(Preliminary Examination: Current Affairs) (Mains Examination, General Studies Paper 3: Conservation, Environmental Pollution and Degradation, Environmental Impact Assessment.) |
Context
Every winter, Delhi and large parts of North India are shrouded in a thick layer of smog. Governments adopt quick measures such as cloud seeding, smog towers, odd-even rules, or water sprinkling, but air quality improves only temporarily. The real problem lies in India's air governance flaws, fragmented responsibilities, and short-term political incentives.

Why Pollution Management Fails in India
Over-reliance on Quick and Superficial Measures
- Measures such as cloud seeding, smog towers, odd-even rules, anti-smog guns, and festival bans are high-visibility measures.
- They are politically convenient, easily implemented, and fit within the budget.
- But these cannot replace long-term reforms such as clean fuels, waste management, industrial upgrades, or public transport improvements.
Fragmented Administrative Structure
Air quality management is fragmented across multiple institutions:
- Ministry of Environment
- Central Pollution Control Boards (CPCB/SPCBs)
- Commission for Air Quality Management (CAQM)
- Delhi Pollution Control Committee
- MCD, NDMC, NHAI, PWD
- Departments of Agriculture, Transport, Industry, Energy, etc.
Results
- No single institution has full authority or accountability.
- Inconsistencies between states, conflicting orders from courts, central, and local governments.
- Policy enforcement is weak and uneven.
Two Major Traps Affecting Policy
- Intellectual Trap
- Policymaking is often influenced by large research institutions, think tanks, or expert groups.
- These solutions are technically sound, but they ignore the actual capacity, budgets, public behavior, informal economy, and political constraints of Indian municipal bodies.
- As a result, policies stagnate at the pilot stage or fail to be implemented.
- The Western Trap
- Models from developed countries are implemented in India without considering the local context.
- Conditions there differ from India's—strong enforcement, stable finances, and high institutional trust.
- India's dense neighborhoods, informal activities, less reliable transportation, and limited staffing challenge the successful implementation of these models.
Key Policy Concerns
- Uneven municipal capacity
- Economic dependence on agricultural stubble
- Unregulated urban development
- Diesel-based transportation
- Informal labor markets
- Limited resources and high population pressure
- All these factors together prevent policies from being implemented on the ground.
The Way Forward
- A modern and clear clean air law
- Clear definitions of which institution will have leadership, who will be accountable, and how decisions will be made are essential.
- This law should strengthen collaborative institutions rather than creating a powerful regulator.
- Multi-year, stable funding
- Air quality improvement is not a one-year project; it requires sustained investment.
- Stable funding will increase staff, improve monitoring systems, and create long-term programs.
- Making law enforcement transparent and visible
- Publicizing compliance data increases the credibility of regulations.
- Consistency in punitive action is essential.
- A new professional category of “managers”

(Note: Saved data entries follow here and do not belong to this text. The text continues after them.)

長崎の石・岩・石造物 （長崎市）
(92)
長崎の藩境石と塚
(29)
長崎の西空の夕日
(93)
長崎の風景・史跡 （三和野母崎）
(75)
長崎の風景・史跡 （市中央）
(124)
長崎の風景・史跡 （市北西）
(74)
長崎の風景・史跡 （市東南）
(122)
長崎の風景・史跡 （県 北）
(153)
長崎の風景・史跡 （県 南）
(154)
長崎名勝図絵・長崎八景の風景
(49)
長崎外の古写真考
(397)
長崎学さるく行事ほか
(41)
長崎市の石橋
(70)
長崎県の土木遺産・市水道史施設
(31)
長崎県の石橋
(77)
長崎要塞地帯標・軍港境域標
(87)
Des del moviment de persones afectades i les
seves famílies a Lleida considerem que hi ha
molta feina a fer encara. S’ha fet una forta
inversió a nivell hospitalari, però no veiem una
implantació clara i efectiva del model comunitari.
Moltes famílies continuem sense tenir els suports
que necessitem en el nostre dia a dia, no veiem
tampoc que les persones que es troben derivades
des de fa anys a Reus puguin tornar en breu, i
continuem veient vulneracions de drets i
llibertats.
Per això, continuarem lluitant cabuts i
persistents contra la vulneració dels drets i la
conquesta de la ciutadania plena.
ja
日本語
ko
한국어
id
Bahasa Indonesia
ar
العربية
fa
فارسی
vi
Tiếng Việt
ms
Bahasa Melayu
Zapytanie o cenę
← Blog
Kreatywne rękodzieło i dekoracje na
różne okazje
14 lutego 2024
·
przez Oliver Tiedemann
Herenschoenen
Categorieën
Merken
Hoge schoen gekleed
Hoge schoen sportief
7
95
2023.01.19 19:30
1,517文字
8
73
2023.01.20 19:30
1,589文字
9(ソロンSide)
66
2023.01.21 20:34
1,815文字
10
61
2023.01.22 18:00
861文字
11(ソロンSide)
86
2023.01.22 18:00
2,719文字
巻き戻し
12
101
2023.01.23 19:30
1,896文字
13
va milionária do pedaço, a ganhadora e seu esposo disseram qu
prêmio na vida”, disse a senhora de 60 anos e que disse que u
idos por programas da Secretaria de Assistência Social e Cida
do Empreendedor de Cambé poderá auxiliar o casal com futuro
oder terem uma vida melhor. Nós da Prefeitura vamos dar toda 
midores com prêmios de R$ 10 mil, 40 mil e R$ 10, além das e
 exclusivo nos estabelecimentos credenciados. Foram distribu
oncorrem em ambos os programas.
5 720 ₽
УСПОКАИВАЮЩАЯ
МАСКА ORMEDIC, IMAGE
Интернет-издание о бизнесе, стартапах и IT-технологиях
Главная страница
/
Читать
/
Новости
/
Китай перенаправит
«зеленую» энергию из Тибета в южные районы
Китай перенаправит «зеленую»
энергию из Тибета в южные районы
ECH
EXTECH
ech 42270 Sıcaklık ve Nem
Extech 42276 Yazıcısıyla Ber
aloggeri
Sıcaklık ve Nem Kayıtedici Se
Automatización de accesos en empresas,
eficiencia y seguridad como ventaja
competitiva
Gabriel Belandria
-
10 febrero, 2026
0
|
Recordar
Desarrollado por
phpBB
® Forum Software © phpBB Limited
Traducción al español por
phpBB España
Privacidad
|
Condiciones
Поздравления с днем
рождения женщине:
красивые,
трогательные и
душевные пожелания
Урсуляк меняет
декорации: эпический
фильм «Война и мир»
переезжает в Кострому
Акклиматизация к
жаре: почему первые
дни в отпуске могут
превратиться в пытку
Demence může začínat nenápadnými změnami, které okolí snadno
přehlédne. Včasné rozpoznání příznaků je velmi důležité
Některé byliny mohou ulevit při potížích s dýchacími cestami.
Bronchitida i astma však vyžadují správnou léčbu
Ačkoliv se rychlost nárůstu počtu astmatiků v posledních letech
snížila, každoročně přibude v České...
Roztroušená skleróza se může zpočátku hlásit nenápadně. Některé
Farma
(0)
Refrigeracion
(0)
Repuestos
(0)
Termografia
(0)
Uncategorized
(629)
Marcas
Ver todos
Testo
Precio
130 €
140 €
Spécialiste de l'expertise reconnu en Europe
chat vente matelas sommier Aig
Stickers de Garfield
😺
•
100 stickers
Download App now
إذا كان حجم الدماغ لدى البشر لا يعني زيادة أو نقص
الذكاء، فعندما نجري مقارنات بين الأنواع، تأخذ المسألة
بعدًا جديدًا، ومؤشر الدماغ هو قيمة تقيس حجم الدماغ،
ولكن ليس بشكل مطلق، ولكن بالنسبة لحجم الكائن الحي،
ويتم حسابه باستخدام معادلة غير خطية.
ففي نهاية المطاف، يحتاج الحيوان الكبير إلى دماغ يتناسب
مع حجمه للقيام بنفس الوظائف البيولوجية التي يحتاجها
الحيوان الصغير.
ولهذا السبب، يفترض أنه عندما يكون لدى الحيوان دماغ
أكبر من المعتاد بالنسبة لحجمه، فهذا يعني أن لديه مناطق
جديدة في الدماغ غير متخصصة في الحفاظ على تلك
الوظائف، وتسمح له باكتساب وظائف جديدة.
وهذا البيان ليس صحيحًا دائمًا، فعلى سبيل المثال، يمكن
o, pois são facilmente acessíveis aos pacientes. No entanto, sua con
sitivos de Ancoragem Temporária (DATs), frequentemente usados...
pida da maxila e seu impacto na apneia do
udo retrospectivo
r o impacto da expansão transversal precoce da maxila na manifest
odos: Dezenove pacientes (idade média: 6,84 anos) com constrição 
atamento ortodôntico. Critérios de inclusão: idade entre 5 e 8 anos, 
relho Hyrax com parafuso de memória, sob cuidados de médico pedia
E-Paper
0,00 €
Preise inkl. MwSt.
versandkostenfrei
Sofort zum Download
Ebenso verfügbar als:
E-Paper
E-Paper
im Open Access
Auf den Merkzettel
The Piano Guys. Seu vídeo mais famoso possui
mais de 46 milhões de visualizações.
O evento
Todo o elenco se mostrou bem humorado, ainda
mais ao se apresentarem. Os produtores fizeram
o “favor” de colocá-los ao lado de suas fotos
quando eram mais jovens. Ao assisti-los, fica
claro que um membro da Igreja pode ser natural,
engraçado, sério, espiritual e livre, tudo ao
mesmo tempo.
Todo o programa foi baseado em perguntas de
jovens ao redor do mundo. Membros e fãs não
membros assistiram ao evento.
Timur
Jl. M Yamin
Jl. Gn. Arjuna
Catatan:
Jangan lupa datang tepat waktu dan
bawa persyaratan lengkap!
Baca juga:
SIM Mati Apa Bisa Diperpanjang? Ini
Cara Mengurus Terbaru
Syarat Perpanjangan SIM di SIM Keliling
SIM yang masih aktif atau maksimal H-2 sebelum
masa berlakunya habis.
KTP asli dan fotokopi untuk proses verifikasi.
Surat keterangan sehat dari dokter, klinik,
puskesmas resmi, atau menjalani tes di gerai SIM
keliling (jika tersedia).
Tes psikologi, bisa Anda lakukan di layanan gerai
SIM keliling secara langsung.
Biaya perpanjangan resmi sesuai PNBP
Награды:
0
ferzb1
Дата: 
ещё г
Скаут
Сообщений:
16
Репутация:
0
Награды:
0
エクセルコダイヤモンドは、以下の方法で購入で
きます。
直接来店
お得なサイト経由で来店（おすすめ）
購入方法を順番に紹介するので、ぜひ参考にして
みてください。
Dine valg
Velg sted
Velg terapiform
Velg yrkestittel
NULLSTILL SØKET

- Experts who understand science, administration, and politics.
- Their role is to translate scientific knowledge into practical policies.
- This will reduce the “expert-local administration” gap.
- Policy design tailored to Indian conditions
- Solutions should be based on what Indian agencies can actually implement.
- Community acceptance, local budgets, social behavior, and city capacity should be taken into account.
Conclusion
India doesn't lack ideas, technologies, and expertise; what's lacking is alignment between expert recommendations and actual capacity, between global models and Indian soil, between political priorities and long-term commitment. Clean air is not just a weather issue, but a question of public health, productivity, and the basic functionality of cities. High-tech tools can provide temporary relief, but lasting solutions are only possible through governance reforms tailored to Indian conditions.